Dataset records:
════

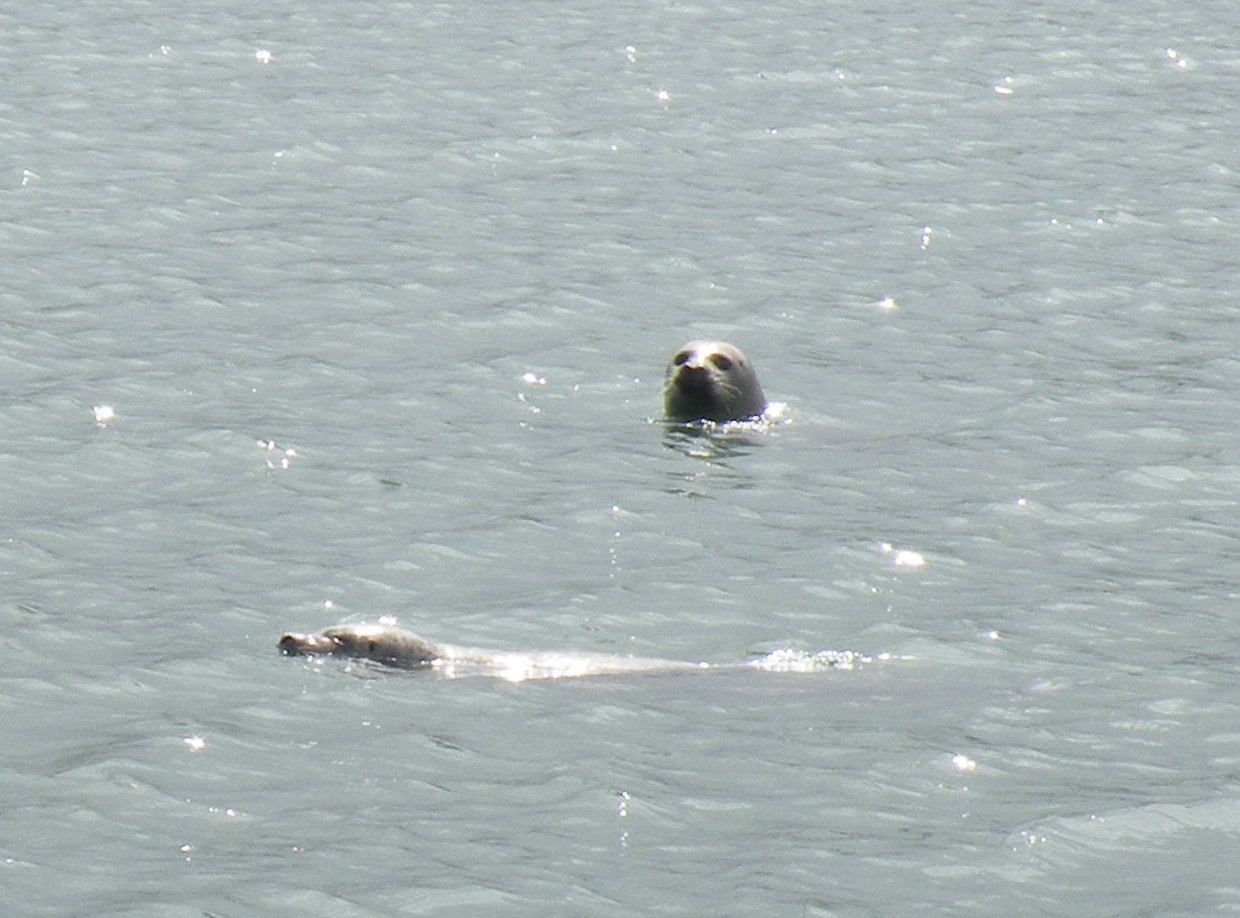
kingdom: Animalia
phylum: Chordata
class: Mammalia
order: Carnivora
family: Phocidae
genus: Phoca
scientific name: Phoca vitulina
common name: Harbor seal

════

What is needed:
Arrange the material from the line containing "order: Carnivora" through the end of the material as a two-column CSV with the headers rank and name. Give one row per line, with each field in double quotes and any line breaks replaced by spaces.

Response:
rank,name
"order:","Carnivora"
"family:","Phocidae"
"genus:","Phoca"
"scientific name:","Phoca vitulina"
"common name:","Harbor seal"